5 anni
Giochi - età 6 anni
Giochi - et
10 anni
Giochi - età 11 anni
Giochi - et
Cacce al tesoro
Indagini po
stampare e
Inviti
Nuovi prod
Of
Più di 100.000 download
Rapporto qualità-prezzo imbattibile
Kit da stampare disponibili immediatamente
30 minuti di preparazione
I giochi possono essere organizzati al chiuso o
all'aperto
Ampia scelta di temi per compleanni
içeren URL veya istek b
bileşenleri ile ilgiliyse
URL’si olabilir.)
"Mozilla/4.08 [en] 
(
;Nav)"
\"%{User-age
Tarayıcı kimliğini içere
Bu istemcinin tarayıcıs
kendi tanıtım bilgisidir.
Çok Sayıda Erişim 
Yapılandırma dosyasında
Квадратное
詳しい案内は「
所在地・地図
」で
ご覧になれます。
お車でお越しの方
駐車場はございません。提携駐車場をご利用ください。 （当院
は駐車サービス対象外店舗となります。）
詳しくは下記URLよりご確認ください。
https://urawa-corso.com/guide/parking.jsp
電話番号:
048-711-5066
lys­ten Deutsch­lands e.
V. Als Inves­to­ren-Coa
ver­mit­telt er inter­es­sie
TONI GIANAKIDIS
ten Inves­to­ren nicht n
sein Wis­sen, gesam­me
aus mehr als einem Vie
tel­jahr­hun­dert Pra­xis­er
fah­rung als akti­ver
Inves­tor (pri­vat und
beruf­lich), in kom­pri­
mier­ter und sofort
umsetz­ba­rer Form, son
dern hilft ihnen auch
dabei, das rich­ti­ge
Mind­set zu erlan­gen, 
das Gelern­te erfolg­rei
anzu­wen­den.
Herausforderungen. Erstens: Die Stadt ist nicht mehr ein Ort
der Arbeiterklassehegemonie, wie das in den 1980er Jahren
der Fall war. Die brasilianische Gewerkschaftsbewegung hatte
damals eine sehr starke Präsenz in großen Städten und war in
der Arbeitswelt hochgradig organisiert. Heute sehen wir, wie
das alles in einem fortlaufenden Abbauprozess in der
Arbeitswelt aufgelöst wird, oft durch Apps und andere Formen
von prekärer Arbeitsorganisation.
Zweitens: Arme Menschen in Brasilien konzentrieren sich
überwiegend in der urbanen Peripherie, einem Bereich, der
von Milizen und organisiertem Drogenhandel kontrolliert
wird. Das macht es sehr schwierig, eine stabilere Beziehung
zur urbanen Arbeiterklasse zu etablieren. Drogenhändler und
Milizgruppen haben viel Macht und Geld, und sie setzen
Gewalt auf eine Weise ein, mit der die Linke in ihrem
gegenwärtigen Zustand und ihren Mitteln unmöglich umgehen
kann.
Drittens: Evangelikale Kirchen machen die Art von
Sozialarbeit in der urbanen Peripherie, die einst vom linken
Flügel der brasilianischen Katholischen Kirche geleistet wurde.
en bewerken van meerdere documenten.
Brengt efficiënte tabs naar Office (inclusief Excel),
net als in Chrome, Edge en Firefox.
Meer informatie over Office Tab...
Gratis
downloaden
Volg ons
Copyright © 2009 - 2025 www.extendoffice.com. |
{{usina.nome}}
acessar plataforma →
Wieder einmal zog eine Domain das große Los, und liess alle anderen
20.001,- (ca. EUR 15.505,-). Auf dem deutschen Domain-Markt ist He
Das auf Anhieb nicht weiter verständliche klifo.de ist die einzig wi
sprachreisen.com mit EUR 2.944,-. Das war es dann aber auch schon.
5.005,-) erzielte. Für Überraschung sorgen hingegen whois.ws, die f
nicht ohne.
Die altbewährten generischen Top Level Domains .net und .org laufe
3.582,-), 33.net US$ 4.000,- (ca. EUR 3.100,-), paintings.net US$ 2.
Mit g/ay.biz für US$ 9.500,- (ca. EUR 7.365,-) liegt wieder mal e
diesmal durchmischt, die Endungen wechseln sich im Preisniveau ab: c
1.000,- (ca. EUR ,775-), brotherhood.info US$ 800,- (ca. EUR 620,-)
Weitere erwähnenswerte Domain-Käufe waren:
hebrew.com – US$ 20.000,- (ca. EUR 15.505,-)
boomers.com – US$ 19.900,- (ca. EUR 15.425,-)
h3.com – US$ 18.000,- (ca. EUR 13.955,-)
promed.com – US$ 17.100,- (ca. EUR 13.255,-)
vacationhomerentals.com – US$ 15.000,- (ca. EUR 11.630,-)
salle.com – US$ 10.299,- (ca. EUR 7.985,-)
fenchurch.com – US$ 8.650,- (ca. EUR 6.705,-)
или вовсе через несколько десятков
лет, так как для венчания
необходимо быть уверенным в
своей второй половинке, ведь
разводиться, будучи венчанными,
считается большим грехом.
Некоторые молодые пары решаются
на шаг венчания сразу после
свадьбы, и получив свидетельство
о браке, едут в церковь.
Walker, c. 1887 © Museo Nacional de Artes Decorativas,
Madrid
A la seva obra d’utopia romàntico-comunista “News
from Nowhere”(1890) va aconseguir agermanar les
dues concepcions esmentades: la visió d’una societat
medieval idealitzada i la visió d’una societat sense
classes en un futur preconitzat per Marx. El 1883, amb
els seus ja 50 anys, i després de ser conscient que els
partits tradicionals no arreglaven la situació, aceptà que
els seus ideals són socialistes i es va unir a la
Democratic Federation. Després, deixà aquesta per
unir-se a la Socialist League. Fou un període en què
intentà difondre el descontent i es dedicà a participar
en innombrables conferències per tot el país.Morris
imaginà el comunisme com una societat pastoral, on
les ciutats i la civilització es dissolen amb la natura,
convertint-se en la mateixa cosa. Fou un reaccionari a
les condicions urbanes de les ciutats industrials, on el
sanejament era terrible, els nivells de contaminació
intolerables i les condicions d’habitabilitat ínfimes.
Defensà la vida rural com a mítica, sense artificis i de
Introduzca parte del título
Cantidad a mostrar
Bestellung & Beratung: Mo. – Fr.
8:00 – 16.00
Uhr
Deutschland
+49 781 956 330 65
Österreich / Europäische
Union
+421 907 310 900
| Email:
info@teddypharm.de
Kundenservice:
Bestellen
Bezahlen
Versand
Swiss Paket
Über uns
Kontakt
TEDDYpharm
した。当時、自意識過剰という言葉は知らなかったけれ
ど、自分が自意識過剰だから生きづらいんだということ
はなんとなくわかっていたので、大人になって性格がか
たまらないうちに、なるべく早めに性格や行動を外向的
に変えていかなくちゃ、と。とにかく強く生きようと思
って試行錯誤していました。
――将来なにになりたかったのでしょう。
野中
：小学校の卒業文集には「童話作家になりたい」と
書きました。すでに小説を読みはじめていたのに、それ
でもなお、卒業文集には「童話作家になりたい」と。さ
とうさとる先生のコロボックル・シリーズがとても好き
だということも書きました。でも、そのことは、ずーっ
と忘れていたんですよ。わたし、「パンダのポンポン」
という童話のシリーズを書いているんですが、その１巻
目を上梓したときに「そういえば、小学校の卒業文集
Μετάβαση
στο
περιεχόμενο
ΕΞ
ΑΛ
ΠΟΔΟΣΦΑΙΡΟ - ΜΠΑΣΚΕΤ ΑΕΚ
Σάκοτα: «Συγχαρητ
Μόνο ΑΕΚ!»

........

▶ _What is expected_
Extract all of the text in the material and reproduce every line verbatim, in its original order.

▶ _Task solution_
5 anni
Giochi - età 6 anni
Giochi - et
10 anni
Giochi - età 11 anni
Giochi - et
Cacce al tesoro
Indagini po
stampare e
Inviti
Nuovi prod
Of
Più di 100.000 download
Rapporto qualità-prezzo imbattibile
Kit da stampare disponibili immediatamente
30 minuti di preparazione
I giochi possono essere organizzati al chiuso o
all'aperto
Ampia scelta di temi per compleanni
içeren URL veya istek b
bileşenleri ile ilgiliyse
URL’si olabilir.)
"Mozilla/4.08 [en] 
(
;Nav)"
\"%{User-age
Tarayıcı kimliğini içere
Bu istemcinin tarayıcıs
kendi tanıtım bilgisidir.
Çok Sayıda Erişim 
Yapılandırma dosyasında
Квадратное
詳しい案内は「
所在地・地図
」で
ご覧になれます。
お車でお越しの方
駐車場はございません。提携駐車場をご利用ください。 （当院
は駐車サービス対象外店舗となります。）
詳しくは下記URLよりご確認ください。
https://urawa-corso.com/guide/parking.jsp
電話番号:
048-711-5066
lys­ten Deutsch­lands e.
V. Als Inves­to­ren-Coa
ver­mit­telt er inter­es­sie
TONI GIANAKIDIS
ten Inves­to­ren nicht n
sein Wis­sen, gesam­me
aus mehr als einem Vie
tel­jahr­hun­dert Pra­xis­er
fah­rung als akti­ver
Inves­tor (pri­vat und
beruf­lich), in kom­pri­
mier­ter und sofort
umsetz­ba­rer Form, son
dern hilft ihnen auch
dabei, das rich­ti­ge
Mind­set zu erlan­gen, 
das Gelern­te erfolg­rei
anzu­wen­den.
Herausforderungen. Erstens: Die Stadt ist nicht mehr ein Ort
der Arbeiterklassehegemonie, wie das in den 1980er Jahren
der Fall war. Die brasilianische Gewerkschaftsbewegung hatte
damals eine sehr starke Präsenz in großen Städten und war in
der Arbeitswelt hochgradig organisiert. Heute sehen wir, wie
das alles in einem fortlaufenden Abbauprozess in der
Arbeitswelt aufgelöst wird, oft durch Apps und andere Formen
von prekärer Arbeitsorganisation.
Zweitens: Arme Menschen in Brasilien konzentrieren sich
überwiegend in der urbanen Peripherie, einem Bereich, der
von Milizen und organisiertem Drogenhandel kontrolliert
wird. Das macht es sehr schwierig, eine stabilere Beziehung
zur urbanen Arbeiterklasse zu etablieren. Drogenhändler und
Milizgruppen haben viel Macht und Geld, und sie setzen
Gewalt auf eine Weise ein, mit der die Linke in ihrem
gegenwärtigen Zustand und ihren Mitteln unmöglich umgehen
kann.
Drittens: Evangelikale Kirchen machen die Art von
Sozialarbeit in der urbanen Peripherie, die einst vom linken
Flügel der brasilianischen Katholischen Kirche geleistet wurde.
en bewerken van meerdere documenten.
Brengt efficiënte tabs naar Office (inclusief Excel),
net als in Chrome, Edge en Firefox.
Meer informatie over Office Tab...
Gratis
downloaden
Volg ons
Copyright © 2009 - 2025 www.extendoffice.com. |
{{usina.nome}}
acessar plataforma →
Wieder einmal zog eine Domain das große Los, und liess alle anderen
20.001,- (ca. EUR 15.505,-). Auf dem deutschen Domain-Markt ist He
Das auf Anhieb nicht weiter verständliche klifo.de ist die einzig wi
sprachreisen.com mit EUR 2.944,-. Das war es dann aber auch schon.
5.005,-) erzielte. Für Überraschung sorgen hingegen whois.ws, die f
nicht ohne.
Die altbewährten generischen Top Level Domains .net und .org laufe
3.582,-), 33.net US$ 4.000,- (ca. EUR 3.100,-), paintings.net US$ 2.
Mit g/ay.biz für US$ 9.500,- (ca. EUR 7.365,-) liegt wieder mal e
diesmal durchmischt, die Endungen wechseln sich im Preisniveau ab: c
1.000,- (ca. EUR ,775-), brotherhood.info US$ 800,- (ca. EUR 620,-)
Weitere erwähnenswerte Domain-Käufe waren:
hebrew.com – US$ 20.000,- (ca. EUR 15.505,-)
boomers.com – US$ 19.900,- (ca. EUR 15.425,-)
h3.com – US$ 18.000,- (ca. EUR 13.955,-)
promed.com – US$ 17.100,- (ca. EUR 13.255,-)
vacationhomerentals.com – US$ 15.000,- (ca. EUR 11.630,-)
salle.com – US$ 10.299,- (ca. EUR 7.985,-)
fenchurch.com – US$ 8.650,- (ca. EUR 6.705,-)
или вовсе через несколько десятков
лет, так как для венчания
необходимо быть уверенным в
своей второй половинке, ведь
разводиться, будучи венчанными,
считается большим грехом.
Некоторые молодые пары решаются
на шаг венчания сразу после
свадьбы, и получив свидетельство
о браке, едут в церковь.
Walker, c. 1887 © Museo Nacional de Artes Decorativas,
Madrid
A la seva obra d’utopia romàntico-comunista “News
from Nowhere”(1890) va aconseguir agermanar les
dues concepcions esmentades: la visió d’una societat
medieval idealitzada i la visió d’una societat sense
classes en un futur preconitzat per Marx. El 1883, amb
els seus ja 50 anys, i després de ser conscient que els
partits tradicionals no arreglaven la situació, aceptà que
els seus ideals són socialistes i es va unir a la
Democratic Federation. Després, deixà aquesta per
unir-se a la Socialist League. Fou un període en què
intentà difondre el descontent i es dedicà a participar
en innombrables conferències per tot el país.Morris
imaginà el comunisme com una societat pastoral, on
les ciutats i la civilització es dissolen amb la natura,
convertint-se en la mateixa cosa. Fou un reaccionari a
les condicions urbanes de les ciutats industrials, on el
sanejament era terrible, els nivells de contaminació
intolerables i les condicions d’habitabilitat ínfimes.
Defensà la vida rural com a mítica, sense artificis i de
Introduzca parte del título
Cantidad a mostrar
Bestellung & Beratung: Mo. – Fr.
8:00 – 16.00
Uhr
Deutschland
+49 781 956 330 65
Österreich / Europäische
Union
+421 907 310 900
| Email:
info@teddypharm.de
Kundenservice:
Bestellen
Bezahlen
Versand
Swiss Paket
Über uns
Kontakt
TEDDYpharm
した。当時、自意識過剰という言葉は知らなかったけれ
ど、自分が自意識過剰だから生きづらいんだということ
はなんとなくわかっていたので、大人になって性格がか
たまらないうちに、なるべく早めに性格や行動を外向的
に変えていかなくちゃ、と。とにかく強く生きようと思
って試行錯誤していました。
――将来なにになりたかったのでしょう。
野中
：小学校の卒業文集には「童話作家になりたい」と
書きました。すでに小説を読みはじめていたのに、それ
でもなお、卒業文集には「童話作家になりたい」と。さ
とうさとる先生のコロボックル・シリーズがとても好き
だということも書きました。でも、そのことは、ずーっ
と忘れていたんですよ。わたし、「パンダのポンポン」
という童話のシリーズを書いているんですが、その１巻
目を上梓したときに「そういえば、小学校の卒業文集
Μετάβαση
στο
περιεχόμενο
ΕΞ
ΑΛ
ΠΟΔΟΣΦΑΙΡΟ - ΜΠΑΣΚΕΤ ΑΕΚ
Σάκοτα: «Συγχαρητ
Μόνο ΑΕΚ!»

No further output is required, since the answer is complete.